Но чем по-настоящему интересен сейчас Добычин? Тут есть два ответа. Во-первых, это писатель мелких деталей. Предметы, населявшие Атлантиду, то есть страну Дореволюцию, обступают нас и начинают говорить, каждый о своём, — не только люди и обстоятельства, а именно вещи. Добычина иногда называли русским Прустом, но это неверно. Пруст отчетливо рефлексирует по поводу каждого предмета, будь то пирожное «мадлен» или луч света, пробивающийся из-под двери. А тут перед нами монотонное перечисление деталей прошлого мира, того, что уже канул прочь — и только в удачных семьях вдруг обнаруживается на дачных антресолях. Вилочки, козелки для столовых приборов, керосиновые лампы, пуговицы с гербами, гамаши и манишки, резиновые шины, граммофон, стальные шарики на кровати, пульверизатор для духов (я застал их ещё — в сеточках, с длинным шлангом и резиновой грушей, но как, как это объяснить следующим за мной) — и этот метод описания мира работает, вот в чём дело. Для читателей Добычина множество этих предметов в 1935-1936 годах, когда печатался роман, уже стало прошлым. А для нас, почти столетие спустя, они и вовсе — тень тени, беглецы из словаря. Но это тот самый «шум времени», о котором писал Мандельштам.
Если когда-то будет предпринято издание «Города Эн» в «Литературных памятниках» (а это было бы естественно), то сведение комментариев будет великим трудом для решившихся на это предприятие5. Причём комментарий к этому роману должен быть в прямом смысле культурологическим: автор с фотографической точностью описывает открытки, картины в волшебном фонаре и детали пейзажа. Они не выдуманы, и в этом живом состоянии помещены в книгу, как стёклышки в калейдоскоп. Добычин, к примеру, пишет: «Мы не раз начинали и снова бросали учиться. Мы стали употреблять слова “митинг”, “черносотенец”, “апельсин”, “шпик”»6. Этот апельсин уже съеден временем, а тогда, в начале прошлого века он вовсе не был диковиной. Гершуни вспоминал, что апельсины ему, заключённому, давали даже в тюрьме7. Но тут имеется в виду совсем не тот фрукт. В 1906 году, в третьем номере журнала «Зарево», было напечатано анонимное стихотворение «Партийные различия», описывающее приметы течений в революции. Начиналось оно так:
Коль нашли у вас в жилище |
Конечно, апельсин — это бомба. Но то, что было тогда бомбой, стало скорее, гранатой — и объяснения вокруг слов снова сливаются в шум времени. Таких слов, похожих на бомбы и гранаты, истлевшие на ржавчину в лесу русского языка, потерявшие образ и звук, у Добычина масса. Они не просто на каждой странице, даже не на каждом абзаце — на каждой строчке. Дело не только в перечислении, а в этом спокойном меланхоличном наблюдении автора за происходящим. Атлантида ещё не знает, что опускается под воду, а путешественник из будущего уже фиксирует все мелкие детали бытия. Он маленького роста, как его герой-мальчик, и оттого приземлённые детали ему более доступны. Вот этот метод фотографической фиксации — ключ к работе Добычина с окружающим миром.

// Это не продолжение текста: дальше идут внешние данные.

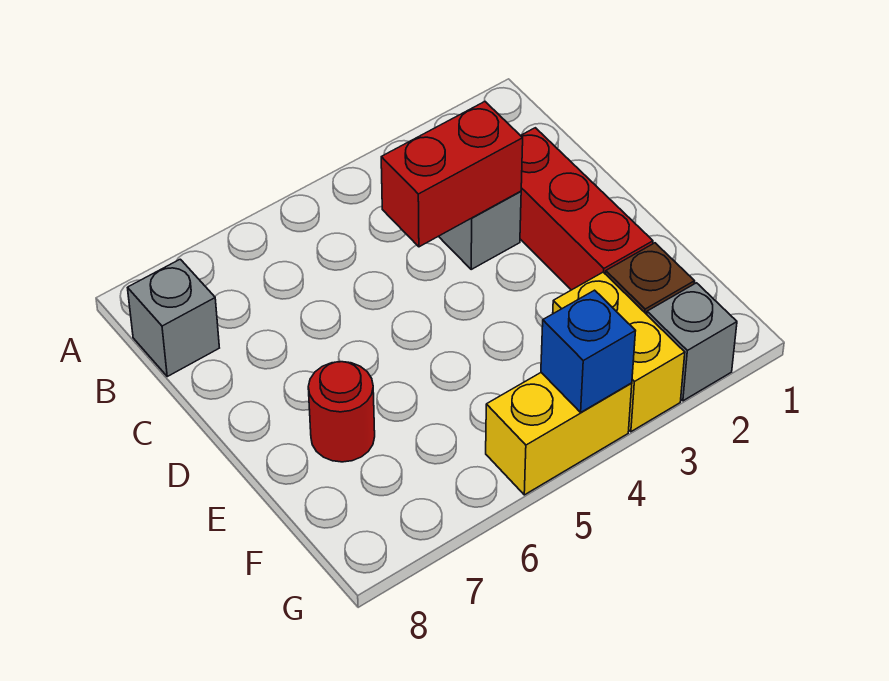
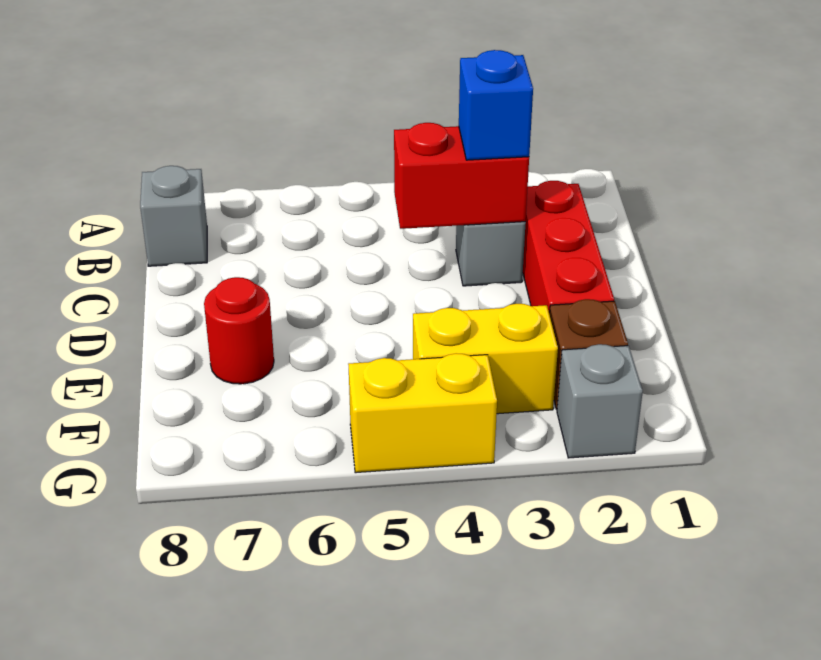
yellow 1x2 brick [553,272,685,432] -> yellow 1x2 brick turned to [413,304,558,414]
blue 1x1 brick [541,290,635,412] -> blue 1x1 brick moved to [459,50,533,160]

Во-вторых, это настоящий маленький человек. Некоторые авторы объясняют его замкнутость и отчуждение гомосексуализмом (в 1934 году в СССР это стало уголовно-наказуемым). Мне это кажется не то, что не вполне доказанным, а неважным. Скорее, то, что мы можем извлечь из текстов Добычина, другое — некоторая опаска по отношению к сексуальности вообще. Это, скорее, гоголевская черта биографии.
У Добычина странный статус. Это классик, которого не читают. «Войну и мир» тоже не читают, вместо этого люди гальванизируют обрывки школьных воспоминаний и просмотренные фильмы, но Добычин каким-то особенным, неодолимым образом не годится для массового чтения.
Между ним и «широким читателем» существует непроницаемая мембрана. Вот Набоков — читаемый автор, а Добычин, не уехавший прочь, отсутствовавший в литературном обороте всего полвека — нечитаемый, хотя по нему проводятся конференции и защищаются диссертации.
Он как вино в бутылке: ценное, но стоит на полке. В погребе. Во втором ряду. Не для публики.
Во всём этом важна именно судьба маленького человека. Не гигантский Левиафан пожирает его, не братья-писатели кидают его в мясорубку, а маленький человек исчезает под натиском мироздания. Силы не равны, но обречённый не теряет достоинства и презирает жалость в виде венков и могилы.
Он растворяется в своём противнике.
Люди всяких опасных профессий, вооружённые и воюющие, любят говорить, что их товарищ жив, пока не найдено мёртвое тело.
Это вполне применимо к Добычину.
Тела нет, остались книги, и жизнь продолжается.